Cuando salió de su palacio episcopal camino de Roma, aún no sabía que era la última vez que lo hacía como arzobispo de Buenos Aires.

En torno a las diecinueve horas de aquel trece de marzo, finalizada la quinta votación del segundo cónclave del tercer milenio, no había certeza absoluta de que la fumata fuera blanca. Al principio, mientras duró la incertidumbre, fue un murmullo, un apenas perceptible susurro que pasó a rumor y creció imparable hasta convertirse en poderoso clamor que hizo estallar de júbilo la abarrotada plaza: «¡é bianca!, ¡é bianca! ¡La fumata é bianca!». Sin dudas, por fin, inequívocamente blanca. Las campanas de la basílica de San Pedro repicaron alborozadas. Había nuevo pontífice.

Llegaba allende los mares, casi del fin del mundo, y en ese momento se ponía, en la sala de las Lágrimas, una de las tres sotanas blancas. Al aceptar su designación como pastor universal de 1.200 millones de católicos, los ciento catorce cardenales le expresaron, uno a uno, incondicional obediencia. Todo estaba a su favor, sin embargo, Jorge Mario Bergoglio no se dejó llevar por el vértigo del momento y tuvo lucidez suficiente para ser consciente de sus limitaciones. También humildad para pedir sabiduría con la que llevar a buen puerto su barca.

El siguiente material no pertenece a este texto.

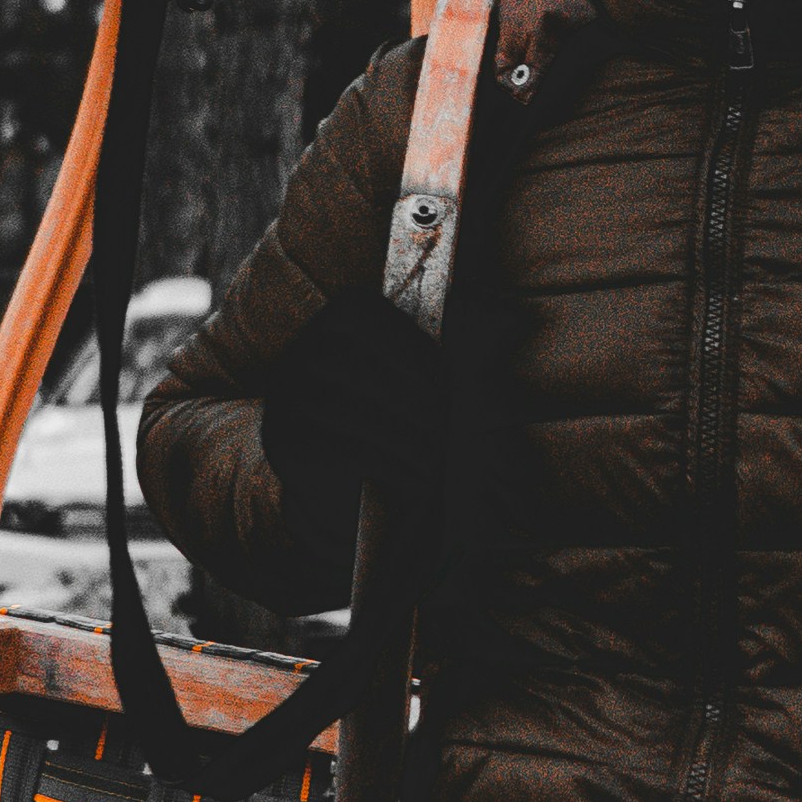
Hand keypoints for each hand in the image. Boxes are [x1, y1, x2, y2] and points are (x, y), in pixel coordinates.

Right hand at [260, 287, 444, 542]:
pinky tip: (413, 479)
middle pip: (359, 370)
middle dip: (414, 405)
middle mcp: (300, 353)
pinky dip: (387, 466)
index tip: (444, 385)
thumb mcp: (421, 378)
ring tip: (435, 461)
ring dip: (407, 441)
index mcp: (332, 321)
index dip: (411, 351)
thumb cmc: (394, 420)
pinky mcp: (285, 442)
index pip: (365, 320)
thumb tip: (515, 320)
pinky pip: (340, 449)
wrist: (345, 481)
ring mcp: (287, 398)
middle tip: (446, 435)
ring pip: (353, 413)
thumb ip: (458, 347)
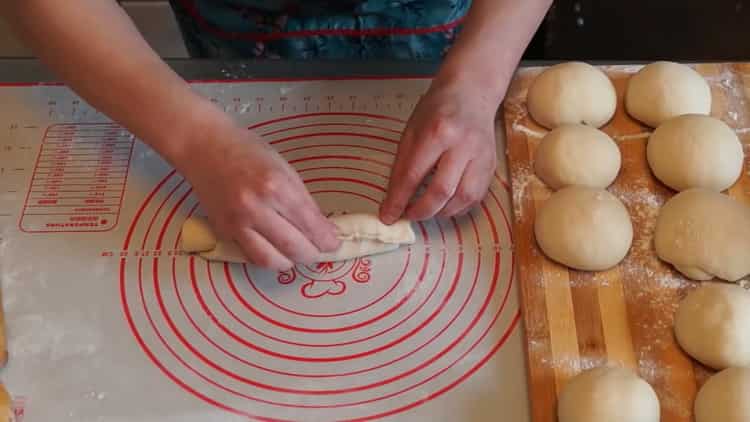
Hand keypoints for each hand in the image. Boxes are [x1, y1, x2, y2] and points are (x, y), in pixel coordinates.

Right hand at [176, 119, 339, 269]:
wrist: (203, 146)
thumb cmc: (246, 151)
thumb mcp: (284, 168)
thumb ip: (303, 200)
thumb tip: (322, 228)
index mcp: (276, 187)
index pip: (310, 225)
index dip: (326, 240)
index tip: (334, 244)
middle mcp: (256, 207)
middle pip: (294, 248)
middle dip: (312, 254)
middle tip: (318, 250)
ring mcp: (237, 222)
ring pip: (271, 260)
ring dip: (289, 261)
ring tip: (296, 253)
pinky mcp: (223, 231)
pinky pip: (251, 255)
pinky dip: (267, 257)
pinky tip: (275, 248)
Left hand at [380, 78, 498, 222]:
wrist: (472, 91)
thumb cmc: (438, 108)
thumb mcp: (412, 130)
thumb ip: (403, 164)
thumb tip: (393, 199)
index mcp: (438, 132)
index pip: (414, 175)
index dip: (399, 200)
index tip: (388, 215)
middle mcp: (463, 145)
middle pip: (441, 191)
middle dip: (421, 211)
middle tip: (408, 215)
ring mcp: (481, 156)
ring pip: (463, 198)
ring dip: (442, 212)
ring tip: (428, 210)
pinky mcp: (491, 164)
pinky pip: (476, 197)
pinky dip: (459, 207)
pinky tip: (446, 204)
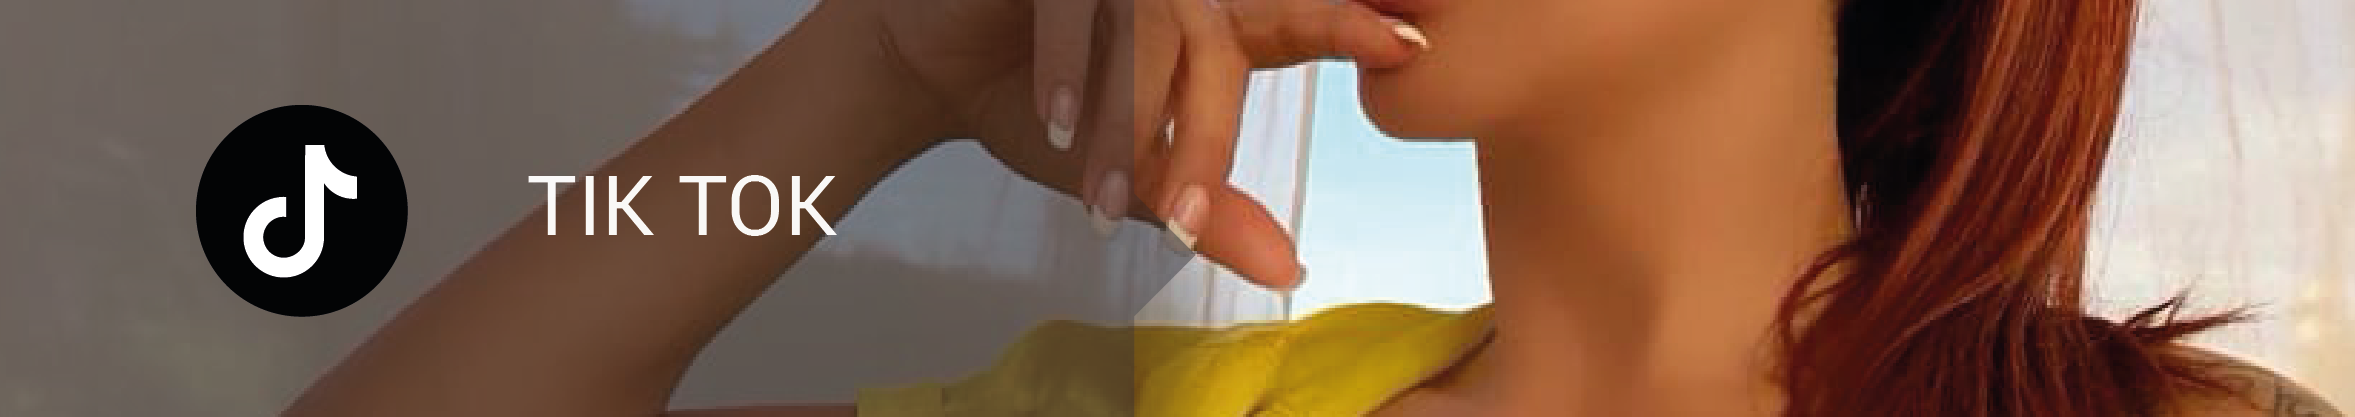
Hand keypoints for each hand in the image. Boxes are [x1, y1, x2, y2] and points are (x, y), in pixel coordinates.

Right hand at [868, 0, 1427, 288]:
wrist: (927, 64)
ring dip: (1123, 122)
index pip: (1293, 23)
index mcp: (1209, 19)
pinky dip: (1070, 71)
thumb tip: (1290, 268)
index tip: (1405, 43)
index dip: (1348, 28)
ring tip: (1097, 196)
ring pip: (1148, 36)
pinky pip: (1078, 7)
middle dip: (1203, 138)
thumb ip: (1211, 206)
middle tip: (1189, 216)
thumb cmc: (1033, 102)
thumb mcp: (1129, 170)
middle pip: (1217, 48)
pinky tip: (1057, 126)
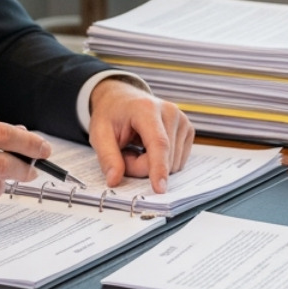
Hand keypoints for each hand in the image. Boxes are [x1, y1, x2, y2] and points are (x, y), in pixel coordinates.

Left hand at [87, 77, 193, 192]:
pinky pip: (177, 162)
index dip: (159, 168)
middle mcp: (170, 112)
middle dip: (141, 166)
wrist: (123, 100)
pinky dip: (162, 162)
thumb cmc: (112, 115)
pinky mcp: (188, 130)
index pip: (158, 143)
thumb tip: (114, 180)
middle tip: (124, 153)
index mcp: (147, 108)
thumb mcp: (99, 134)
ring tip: (137, 148)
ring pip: (172, 163)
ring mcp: (182, 120)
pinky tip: (150, 148)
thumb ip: (107, 157)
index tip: (159, 188)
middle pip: (164, 158)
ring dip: (151, 165)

Aquella mañana los cardenales habían cumplido, una vez más, su ritual de traslados, rezos y oraciones y cuando salieron de la capilla Paulina y entraron en la Sixtina buscaban al sucesor de Pedro. Al final de la tarde, lo encontraron. Hijo de un país muy alejado de la Europa del bienestar, allí estaba, sobrecogido y entonando con sus hermanos el Tedeum con que finalizaba el rápido cónclave. La Iglesia dejaba de ser «eurocéntrica» y se acercaba un poco más a la realidad social y a los hombres.

Cuando se puso la estola papal, ya en el balcón central de la basílica, los príncipes de la Iglesia se sintieron aliviados. Carraspeó ligeramente, respiró con fuerza y Francisco, el nuevo vicario de Cristo en la tierra, se dispuso a dar su primera bendición «urbi et orbi». Comenzaba un papado.